Face à ce défi, que fait la Suisse officielle? Rien. Strictement rien. Elle ne tire aucune leçon des bouleversements géostratégiques en cours. Après avoir rejoint les Nations unies, elle ne parvient toujours pas à rejoindre sa propre région. Le simple énoncé de termes tels qu’Europe, intégration, adhésion la plonge dans une angoisse qui en dit long sur la blessure creusée par notre coupure du continent qui porte nos cultures et nos valeurs. Et cette coupure fait naître le doute sur la portée réelle de nos valeurs. Si elles ne sont pas destinées à s’incarner, elles sont au mieux inutiles, au pire nuisibles dans la mesure où elles nous servent de paravent. Si elles se déploient sélectivement dans l’espace, sans avoir d’effet à l’échelon européen, elles ne peuvent produire que des opérations alibi. Le conflit irakien agit également comme un révélateur de cette double imposture. Paix et solidarité, dit la Suisse. Mais comment y contribuer dans l’isolement? Comment promouvoir la paix sans prendre place parmi nos voisins, quand leur union en devient précisément une condition? Comment faire croire à notre souci des peuples lointains, quand les efforts de ceux qui nous entourent nous indiffèrent? Comment prévenir les luttes sur la planète, si les enjeux à nos portes ne nous concernent pas? Quant à la solidarité, sa nature même dicte l’attitude. Peut-on rester solidaire dans la solitude? Qu’il s’agisse de stabiliser notre continent ou de faire entendre sa voix au plan mondial, que vaut une solidarité qui encourage les autres à s’engager pour pallier notre absence? Bien sûr, nous nous sommes autoproclamés champions de l’humanitaire. Mais combien de conférences et de collectes devrons-nous encore organiser pour dissimuler que nous tournons le dos à ceux qui garantissent pourtant notre sécurité et notre vision du monde? De quels trésors d’habileté notre ministre des affaires étrangères devra-t-elle encore faire preuve pour nous donner l’illusion de l’existence quand nous refusons d’exister là où nous sommes?

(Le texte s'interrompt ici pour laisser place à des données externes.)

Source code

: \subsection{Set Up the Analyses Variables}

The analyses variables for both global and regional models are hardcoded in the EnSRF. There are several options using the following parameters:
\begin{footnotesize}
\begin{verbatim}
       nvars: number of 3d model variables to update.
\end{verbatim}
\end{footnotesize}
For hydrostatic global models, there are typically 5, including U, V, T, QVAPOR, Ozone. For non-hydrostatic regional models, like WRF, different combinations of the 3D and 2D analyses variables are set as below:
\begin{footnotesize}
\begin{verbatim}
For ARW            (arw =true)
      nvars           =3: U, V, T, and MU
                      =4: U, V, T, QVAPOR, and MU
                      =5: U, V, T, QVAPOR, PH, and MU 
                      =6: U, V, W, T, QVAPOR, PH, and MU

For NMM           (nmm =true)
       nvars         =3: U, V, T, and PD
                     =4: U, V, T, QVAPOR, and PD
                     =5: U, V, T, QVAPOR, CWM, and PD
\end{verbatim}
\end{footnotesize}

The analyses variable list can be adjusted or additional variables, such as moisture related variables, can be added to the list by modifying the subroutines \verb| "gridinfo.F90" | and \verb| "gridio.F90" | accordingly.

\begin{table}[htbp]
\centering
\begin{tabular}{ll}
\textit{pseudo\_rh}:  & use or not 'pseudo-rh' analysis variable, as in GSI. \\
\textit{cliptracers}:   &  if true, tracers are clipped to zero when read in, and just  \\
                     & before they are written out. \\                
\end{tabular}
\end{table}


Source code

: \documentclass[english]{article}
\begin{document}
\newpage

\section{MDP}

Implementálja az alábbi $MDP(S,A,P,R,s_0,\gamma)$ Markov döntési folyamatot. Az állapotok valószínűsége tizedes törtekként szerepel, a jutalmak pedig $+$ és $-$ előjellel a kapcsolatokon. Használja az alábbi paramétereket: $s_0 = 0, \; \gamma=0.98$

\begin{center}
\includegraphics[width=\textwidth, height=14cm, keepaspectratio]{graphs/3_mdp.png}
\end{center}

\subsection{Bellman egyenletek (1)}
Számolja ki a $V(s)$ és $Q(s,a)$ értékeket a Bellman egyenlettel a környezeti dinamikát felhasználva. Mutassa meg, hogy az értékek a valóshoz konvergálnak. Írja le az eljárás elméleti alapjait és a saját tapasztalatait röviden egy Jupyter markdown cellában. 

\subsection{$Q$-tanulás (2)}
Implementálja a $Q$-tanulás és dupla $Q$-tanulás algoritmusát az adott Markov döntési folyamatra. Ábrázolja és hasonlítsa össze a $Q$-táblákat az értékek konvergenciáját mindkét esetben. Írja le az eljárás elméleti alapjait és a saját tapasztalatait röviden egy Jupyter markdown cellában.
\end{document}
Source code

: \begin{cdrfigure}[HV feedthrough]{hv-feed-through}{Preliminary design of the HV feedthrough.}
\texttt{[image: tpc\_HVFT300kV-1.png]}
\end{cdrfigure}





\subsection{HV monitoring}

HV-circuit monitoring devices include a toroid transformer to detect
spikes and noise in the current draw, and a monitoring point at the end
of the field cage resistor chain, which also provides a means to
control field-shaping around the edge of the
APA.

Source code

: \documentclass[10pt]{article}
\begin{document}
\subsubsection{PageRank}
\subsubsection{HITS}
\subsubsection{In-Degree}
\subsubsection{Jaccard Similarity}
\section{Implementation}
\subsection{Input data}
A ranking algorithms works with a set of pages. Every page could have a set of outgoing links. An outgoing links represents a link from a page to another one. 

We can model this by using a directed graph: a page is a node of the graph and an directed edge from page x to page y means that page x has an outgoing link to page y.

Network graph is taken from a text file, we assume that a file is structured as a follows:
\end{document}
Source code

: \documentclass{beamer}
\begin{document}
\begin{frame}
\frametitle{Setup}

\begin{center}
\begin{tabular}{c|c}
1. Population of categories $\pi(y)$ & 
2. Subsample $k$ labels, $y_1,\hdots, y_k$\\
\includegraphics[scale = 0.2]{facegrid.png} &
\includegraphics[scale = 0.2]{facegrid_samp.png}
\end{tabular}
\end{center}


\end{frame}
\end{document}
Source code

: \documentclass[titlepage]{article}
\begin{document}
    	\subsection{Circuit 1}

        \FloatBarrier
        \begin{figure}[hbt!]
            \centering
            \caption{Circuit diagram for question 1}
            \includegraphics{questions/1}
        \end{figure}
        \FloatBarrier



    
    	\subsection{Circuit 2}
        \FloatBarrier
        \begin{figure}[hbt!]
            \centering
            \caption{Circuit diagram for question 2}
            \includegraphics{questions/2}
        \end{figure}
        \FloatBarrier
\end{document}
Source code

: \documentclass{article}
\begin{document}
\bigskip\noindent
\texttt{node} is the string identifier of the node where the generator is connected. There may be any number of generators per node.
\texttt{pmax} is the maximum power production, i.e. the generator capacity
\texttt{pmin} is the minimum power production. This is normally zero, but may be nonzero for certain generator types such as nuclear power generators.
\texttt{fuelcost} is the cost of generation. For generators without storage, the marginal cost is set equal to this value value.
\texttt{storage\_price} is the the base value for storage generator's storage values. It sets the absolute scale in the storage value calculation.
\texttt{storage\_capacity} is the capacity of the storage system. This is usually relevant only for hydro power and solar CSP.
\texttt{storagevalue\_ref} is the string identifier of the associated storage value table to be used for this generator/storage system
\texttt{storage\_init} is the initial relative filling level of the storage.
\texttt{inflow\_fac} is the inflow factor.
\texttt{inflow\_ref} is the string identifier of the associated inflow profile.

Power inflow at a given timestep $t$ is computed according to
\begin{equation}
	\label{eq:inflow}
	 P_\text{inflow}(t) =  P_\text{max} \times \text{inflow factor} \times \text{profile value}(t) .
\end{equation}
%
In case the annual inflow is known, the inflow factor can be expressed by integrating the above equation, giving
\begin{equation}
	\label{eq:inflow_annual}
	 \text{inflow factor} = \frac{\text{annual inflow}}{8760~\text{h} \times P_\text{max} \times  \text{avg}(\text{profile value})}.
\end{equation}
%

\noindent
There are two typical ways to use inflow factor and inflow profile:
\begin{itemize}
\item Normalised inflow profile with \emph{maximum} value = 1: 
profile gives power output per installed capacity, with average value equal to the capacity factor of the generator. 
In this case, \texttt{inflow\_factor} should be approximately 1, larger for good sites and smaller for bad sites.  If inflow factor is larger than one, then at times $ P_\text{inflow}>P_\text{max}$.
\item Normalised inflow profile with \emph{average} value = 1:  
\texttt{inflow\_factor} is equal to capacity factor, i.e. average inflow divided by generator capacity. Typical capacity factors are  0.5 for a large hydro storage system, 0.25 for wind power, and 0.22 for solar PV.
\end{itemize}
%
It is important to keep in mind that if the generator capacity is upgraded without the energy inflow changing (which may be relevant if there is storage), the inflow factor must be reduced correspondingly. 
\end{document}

Aujourd’hui, pour la Suisse, l’obligation morale et politique de participer à la construction européenne ne peut plus être tue. La gesticulation humanitaire ne suffira pas. L’affirmer, c’est reconnaître notre responsabilité et nos intérêts. Sans même évoquer les séismes économiques qui menacent et risquent de ne pas nous épargner. Le temps des propositions approche. L’immobilisme ne sera bientôt plus tenable. Construire l’Europe non pas contre, mais face aux Américains. Les bombes qui tombent sur le champ de bataille soulignent cette exigence. L’opinion publique européenne unanime illustre aussi cette préoccupation. C’est nouveau, dans l’ampleur et la clarté du message. Et si la Suisse officielle ne veut pas voir ce que l’actualité montre si cruellement, la population, elle, peut ouvrir les yeux. Que nos manifestants contre la guerre ne se résigne pas. Il leur appartient de traduire leur colère en actes citoyens. Longtemps, la Suisse n’était qu’un péage sur un col. A eux d’intervenir pour qu’elle n’accepte plus de rester un simple prélèvement sur des flux financiers.